Mycoplasmoidaceae

Scientific classification
- Domain: Bacteria
- Kingdom: Bacillati
- Phylum: Mycoplasmatota
- Class: Mollicutes
- Order: Mycoplasmoidales
- Family: Mycoplasmoidaceae Gupta et al. 2018

= Mycoplasmoidaceae =

Family of bacteria

Mycoplasmoidaceae is a family of bacteria under the order Mycoplasmoidales. It contains the genera Eperythrozoon, Malacoplasma, Mycoplasmoides, and Ureaplasma. Members infect animals, including humans. Before 2018, they were known as the "pneumoniae group" of Mycoplasma. Many species are sexually transmitted and cause pelvic inflammatory disease.

== Genera ==
=== Eperythrozoon ===
This genus includes the so-called "hemoplasmas", the uncultivated organisms that parasitise their hosts by adhering to erythrocytes.

===Mycoplasmoides===
This genus contains important human pathogens such as Mycoplasmoides genitalium and Mycoplasmoides pneumoniae.

===Malacoplasma ===
This genus contains Malacoplasma penetrans, a known human pathogen.

===Ureaplasma===
As the name implies, ureaplasma is urease positive. This genera is distinct from other genera in Mollicutes in that it hydrolyses urea for generation of ATP.

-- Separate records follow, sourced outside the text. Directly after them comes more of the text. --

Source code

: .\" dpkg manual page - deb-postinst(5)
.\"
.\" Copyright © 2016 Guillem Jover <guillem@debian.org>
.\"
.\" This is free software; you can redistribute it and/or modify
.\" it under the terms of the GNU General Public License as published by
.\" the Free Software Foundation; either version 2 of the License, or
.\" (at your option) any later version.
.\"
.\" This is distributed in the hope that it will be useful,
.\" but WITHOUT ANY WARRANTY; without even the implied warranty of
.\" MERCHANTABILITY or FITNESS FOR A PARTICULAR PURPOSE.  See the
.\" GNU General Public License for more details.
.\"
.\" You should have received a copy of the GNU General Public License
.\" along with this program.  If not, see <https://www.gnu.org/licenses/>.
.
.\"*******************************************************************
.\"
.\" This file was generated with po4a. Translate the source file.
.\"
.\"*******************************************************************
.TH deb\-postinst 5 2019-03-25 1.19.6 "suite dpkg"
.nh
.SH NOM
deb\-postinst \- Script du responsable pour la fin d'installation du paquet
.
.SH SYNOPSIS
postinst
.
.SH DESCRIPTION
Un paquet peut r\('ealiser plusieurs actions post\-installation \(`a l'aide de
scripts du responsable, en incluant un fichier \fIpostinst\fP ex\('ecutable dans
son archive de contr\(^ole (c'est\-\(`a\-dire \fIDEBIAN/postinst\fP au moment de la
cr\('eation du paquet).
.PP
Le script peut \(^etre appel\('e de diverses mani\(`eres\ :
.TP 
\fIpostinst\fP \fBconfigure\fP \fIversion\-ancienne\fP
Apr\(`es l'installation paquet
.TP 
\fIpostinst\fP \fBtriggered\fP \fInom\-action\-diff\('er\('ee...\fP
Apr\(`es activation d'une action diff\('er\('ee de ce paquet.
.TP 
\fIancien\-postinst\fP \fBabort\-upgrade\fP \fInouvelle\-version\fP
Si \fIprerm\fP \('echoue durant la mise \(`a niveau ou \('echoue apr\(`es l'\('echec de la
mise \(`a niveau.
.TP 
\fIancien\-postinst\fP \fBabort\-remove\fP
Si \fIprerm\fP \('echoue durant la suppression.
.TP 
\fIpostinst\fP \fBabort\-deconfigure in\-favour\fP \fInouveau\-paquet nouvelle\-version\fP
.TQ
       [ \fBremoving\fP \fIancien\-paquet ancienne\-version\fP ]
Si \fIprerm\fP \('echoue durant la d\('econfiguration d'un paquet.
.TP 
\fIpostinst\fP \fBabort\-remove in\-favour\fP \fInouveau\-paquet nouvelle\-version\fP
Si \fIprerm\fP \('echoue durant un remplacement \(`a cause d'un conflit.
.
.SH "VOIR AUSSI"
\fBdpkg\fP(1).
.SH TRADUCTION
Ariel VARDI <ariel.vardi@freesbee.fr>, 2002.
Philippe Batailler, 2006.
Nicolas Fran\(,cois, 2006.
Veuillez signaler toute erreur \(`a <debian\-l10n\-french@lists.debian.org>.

==== Ureaplasma spp. as human pathogens ====
Both Ureaplasma urealyticum and Ureaplasma parvum have been identified as important human pathogens, causing infection in the urogenital tract and, rarely, at distal sites. Their role in neonatal disease and adverse pregnancy outcomes has been well established, and semantic classifications are changing to reflect the nature of the detrimental outcomes these infections are associated with. In the 2010s, Mycoplasmoides genitalium has been re-classified as an STI, and it is possible that with more research, Ureaplasma spp. will follow this trend. Similar to other pathogens such as Chlamydia trachomatis, infection with Ureaplasma spp. is associated with adverse fertility outcomes in both men and women. Both cause non-gonococcal urethritis. Ureaplasma spp. were implicated in conditions such as prostatitis and chronic pelvic pain syndrome as early as the 1980s. Research in women has lagged several decades behind, but it is now becoming more clear how Ureaplasma spp. contribute to etiologies such as interstitial cystitis/painful bladder syndrome. Ureaplasma spp. are associated with alterations in host environment that increase susceptibility to other infections such as bacterial vaginosis and vaginal candidiasis. Ureaplasma spp. can cause reactive arthritis as well as directly infect the synovium. Some case studies have suggested a causative role in complex regional pain syndrome/reflex sympathetic dystrophy syndrome.